## Exercise details
Repeat exactly the lines of the entries below from the one with "right ankle: (172, 659)" through the one with "left knee: (58, 97)", both ends included, and nothing else.

## Data excerpts
──────

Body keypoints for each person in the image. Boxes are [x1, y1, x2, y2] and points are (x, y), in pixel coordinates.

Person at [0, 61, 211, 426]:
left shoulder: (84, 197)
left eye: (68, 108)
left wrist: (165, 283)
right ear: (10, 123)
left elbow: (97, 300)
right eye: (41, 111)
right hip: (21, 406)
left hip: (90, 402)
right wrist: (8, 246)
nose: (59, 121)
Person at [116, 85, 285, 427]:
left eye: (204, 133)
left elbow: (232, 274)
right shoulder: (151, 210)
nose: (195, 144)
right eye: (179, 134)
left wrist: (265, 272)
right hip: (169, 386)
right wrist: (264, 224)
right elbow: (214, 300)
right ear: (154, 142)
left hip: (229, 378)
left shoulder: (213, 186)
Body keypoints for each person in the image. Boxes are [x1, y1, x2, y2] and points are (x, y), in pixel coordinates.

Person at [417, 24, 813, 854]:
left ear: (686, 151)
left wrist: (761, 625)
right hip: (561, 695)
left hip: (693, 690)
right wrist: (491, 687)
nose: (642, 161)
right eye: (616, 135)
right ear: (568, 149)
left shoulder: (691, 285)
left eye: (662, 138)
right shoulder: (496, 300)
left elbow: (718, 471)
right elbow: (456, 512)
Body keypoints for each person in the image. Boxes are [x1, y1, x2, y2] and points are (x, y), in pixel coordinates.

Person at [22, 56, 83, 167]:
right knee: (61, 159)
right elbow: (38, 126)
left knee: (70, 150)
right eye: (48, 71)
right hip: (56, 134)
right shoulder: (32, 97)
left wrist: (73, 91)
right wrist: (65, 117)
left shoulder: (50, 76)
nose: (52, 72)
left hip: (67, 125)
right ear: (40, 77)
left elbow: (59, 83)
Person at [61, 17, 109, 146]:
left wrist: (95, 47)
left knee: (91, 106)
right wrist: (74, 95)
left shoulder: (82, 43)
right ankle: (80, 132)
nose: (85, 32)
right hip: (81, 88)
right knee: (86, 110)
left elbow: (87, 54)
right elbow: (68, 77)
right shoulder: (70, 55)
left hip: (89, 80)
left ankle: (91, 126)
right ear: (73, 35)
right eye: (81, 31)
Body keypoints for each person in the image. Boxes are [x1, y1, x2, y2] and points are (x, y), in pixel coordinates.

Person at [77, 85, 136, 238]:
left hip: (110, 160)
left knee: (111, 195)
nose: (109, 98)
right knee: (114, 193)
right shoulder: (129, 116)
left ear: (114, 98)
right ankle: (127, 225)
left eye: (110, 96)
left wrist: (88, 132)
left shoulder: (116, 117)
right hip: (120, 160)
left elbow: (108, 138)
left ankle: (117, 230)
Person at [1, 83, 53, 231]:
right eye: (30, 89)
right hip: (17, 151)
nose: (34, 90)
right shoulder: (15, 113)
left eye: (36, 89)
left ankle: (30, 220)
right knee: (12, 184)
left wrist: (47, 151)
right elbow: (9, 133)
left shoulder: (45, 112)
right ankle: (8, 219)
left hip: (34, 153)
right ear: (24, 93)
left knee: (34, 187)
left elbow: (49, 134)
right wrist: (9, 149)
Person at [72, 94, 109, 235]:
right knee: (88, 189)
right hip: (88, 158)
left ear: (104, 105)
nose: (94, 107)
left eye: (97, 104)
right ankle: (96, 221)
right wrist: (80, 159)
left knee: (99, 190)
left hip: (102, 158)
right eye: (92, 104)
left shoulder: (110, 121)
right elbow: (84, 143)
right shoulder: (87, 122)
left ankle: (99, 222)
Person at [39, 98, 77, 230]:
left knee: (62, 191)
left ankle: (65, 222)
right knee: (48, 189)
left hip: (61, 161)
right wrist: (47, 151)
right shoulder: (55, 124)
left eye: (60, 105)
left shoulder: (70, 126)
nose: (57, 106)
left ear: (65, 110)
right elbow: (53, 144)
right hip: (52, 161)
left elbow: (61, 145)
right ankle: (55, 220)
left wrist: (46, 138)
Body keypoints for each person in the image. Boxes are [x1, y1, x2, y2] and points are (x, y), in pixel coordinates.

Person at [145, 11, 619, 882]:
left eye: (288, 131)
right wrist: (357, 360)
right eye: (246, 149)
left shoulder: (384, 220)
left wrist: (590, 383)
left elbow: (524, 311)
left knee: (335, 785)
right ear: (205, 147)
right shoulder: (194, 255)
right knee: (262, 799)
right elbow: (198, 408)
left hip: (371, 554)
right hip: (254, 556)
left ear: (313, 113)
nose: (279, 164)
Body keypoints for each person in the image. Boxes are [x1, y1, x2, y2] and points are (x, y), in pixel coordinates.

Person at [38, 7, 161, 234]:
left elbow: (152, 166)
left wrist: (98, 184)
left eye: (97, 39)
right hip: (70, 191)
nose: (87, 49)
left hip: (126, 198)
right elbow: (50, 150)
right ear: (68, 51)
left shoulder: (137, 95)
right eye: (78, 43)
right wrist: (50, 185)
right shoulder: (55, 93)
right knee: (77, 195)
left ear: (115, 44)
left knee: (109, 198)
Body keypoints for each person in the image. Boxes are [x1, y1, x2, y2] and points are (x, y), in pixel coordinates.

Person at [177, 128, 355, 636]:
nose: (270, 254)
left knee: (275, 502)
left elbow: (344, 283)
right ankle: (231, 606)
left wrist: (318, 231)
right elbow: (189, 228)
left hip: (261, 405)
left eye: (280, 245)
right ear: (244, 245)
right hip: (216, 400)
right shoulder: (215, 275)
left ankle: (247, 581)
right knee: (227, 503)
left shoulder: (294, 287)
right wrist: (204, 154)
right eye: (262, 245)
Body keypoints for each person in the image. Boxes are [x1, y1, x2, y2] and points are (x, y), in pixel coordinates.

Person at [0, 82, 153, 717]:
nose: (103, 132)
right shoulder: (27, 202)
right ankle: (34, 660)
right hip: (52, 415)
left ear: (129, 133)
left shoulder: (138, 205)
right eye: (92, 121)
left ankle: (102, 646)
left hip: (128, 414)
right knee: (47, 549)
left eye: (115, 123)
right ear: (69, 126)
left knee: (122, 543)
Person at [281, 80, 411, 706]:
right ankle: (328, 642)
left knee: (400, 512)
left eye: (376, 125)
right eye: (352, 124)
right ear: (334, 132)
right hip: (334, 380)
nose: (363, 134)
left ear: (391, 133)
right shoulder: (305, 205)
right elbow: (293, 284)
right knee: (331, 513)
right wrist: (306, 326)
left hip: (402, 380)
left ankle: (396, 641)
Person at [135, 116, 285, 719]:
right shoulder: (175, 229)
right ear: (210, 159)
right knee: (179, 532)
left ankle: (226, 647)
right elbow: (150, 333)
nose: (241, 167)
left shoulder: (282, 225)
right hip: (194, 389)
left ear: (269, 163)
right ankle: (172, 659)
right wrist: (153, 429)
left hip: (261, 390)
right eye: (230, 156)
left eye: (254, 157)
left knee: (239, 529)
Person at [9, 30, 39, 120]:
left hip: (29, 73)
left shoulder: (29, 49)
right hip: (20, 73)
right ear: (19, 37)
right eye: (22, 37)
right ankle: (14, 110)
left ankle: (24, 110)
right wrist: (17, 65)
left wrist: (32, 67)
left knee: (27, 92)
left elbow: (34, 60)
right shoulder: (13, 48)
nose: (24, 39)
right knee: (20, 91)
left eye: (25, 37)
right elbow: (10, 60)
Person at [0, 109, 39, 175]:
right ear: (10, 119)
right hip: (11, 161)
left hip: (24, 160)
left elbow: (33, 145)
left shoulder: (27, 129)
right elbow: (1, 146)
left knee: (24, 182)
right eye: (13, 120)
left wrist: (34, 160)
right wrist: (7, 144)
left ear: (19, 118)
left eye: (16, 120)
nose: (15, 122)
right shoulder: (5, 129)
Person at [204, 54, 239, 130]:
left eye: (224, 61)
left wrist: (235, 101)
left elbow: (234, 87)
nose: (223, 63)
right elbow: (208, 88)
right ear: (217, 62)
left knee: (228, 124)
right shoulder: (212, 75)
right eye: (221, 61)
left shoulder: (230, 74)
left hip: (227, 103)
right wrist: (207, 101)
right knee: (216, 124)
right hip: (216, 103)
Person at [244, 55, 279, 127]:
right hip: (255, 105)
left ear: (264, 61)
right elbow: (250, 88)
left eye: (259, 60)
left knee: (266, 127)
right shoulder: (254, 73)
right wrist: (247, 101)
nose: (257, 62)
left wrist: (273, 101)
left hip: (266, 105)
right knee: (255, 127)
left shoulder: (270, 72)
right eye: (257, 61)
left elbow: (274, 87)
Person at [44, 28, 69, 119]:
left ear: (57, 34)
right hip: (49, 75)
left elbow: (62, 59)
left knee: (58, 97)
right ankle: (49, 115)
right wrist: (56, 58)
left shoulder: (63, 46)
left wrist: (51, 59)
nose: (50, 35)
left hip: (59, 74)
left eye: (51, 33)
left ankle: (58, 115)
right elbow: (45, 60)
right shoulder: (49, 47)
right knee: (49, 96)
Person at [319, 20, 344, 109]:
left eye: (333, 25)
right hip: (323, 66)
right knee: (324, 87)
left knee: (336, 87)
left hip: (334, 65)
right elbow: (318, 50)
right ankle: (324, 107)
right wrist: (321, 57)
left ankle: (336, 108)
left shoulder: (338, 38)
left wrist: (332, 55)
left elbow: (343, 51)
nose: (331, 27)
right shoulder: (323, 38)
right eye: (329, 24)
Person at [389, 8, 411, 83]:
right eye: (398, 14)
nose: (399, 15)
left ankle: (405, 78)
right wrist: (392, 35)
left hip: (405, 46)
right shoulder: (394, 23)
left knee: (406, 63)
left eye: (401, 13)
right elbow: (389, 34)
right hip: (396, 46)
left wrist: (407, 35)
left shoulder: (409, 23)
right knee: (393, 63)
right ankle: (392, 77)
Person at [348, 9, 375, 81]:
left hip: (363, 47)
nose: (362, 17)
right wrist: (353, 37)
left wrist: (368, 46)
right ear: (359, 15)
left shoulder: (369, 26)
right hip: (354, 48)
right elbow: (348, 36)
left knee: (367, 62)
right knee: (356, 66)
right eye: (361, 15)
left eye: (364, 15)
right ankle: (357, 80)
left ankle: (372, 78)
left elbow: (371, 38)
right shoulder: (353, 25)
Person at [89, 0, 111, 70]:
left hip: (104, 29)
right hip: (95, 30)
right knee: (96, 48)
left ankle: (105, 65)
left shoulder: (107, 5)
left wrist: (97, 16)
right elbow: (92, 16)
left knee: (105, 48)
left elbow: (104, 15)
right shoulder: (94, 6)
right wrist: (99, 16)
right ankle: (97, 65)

──────

## Result of the task
right ankle: (172, 659)
right wrist: (153, 429)
left hip: (261, 390)
right eye: (230, 156)
left eye: (254, 157)
left knee: (239, 529)
Person at [9, 30, 39, 120]:
left hip: (29, 73)
left shoulder: (29, 49)
right hip: (20, 73)
right ear: (19, 37)
right eye: (22, 37)
right ankle: (14, 110)
left ankle: (24, 110)
right wrist: (17, 65)
left wrist: (32, 67)
left knee: (27, 92)
left elbow: (34, 60)
right shoulder: (13, 48)
nose: (24, 39)
right knee: (20, 91)
left eye: (25, 37)
right elbow: (10, 60)
Person at [0, 109, 39, 175]:
right ear: (10, 119)
right hip: (11, 161)
left hip: (24, 160)
left elbow: (33, 145)
left shoulder: (27, 129)
right elbow: (1, 146)
left knee: (24, 182)
right eye: (13, 120)
left wrist: (34, 160)
right wrist: (7, 144)
left ear: (19, 118)
left eye: (16, 120)
nose: (15, 122)
right shoulder: (5, 129)
Person at [204, 54, 239, 130]:
left eye: (224, 61)
left wrist: (235, 101)
left elbow: (234, 87)
nose: (223, 63)
right elbow: (208, 88)
right ear: (217, 62)
left knee: (228, 124)
right shoulder: (212, 75)
right eye: (221, 61)
left shoulder: (230, 74)
left hip: (227, 103)
right wrist: (207, 101)
right knee: (216, 124)
right hip: (216, 103)
Person at [244, 55, 279, 127]:
right hip: (255, 105)
left ear: (264, 61)
right elbow: (250, 88)
left eye: (259, 60)
left knee: (266, 127)
right shoulder: (254, 73)
right wrist: (247, 101)
nose: (257, 62)
left wrist: (273, 101)
left hip: (266, 105)
right knee: (255, 127)
left shoulder: (270, 72)
right eye: (257, 61)
left elbow: (274, 87)
Person at [44, 28, 69, 119]:
left ear: (57, 34)
right hip: (49, 75)
left elbow: (62, 59)
left knee: (58, 97)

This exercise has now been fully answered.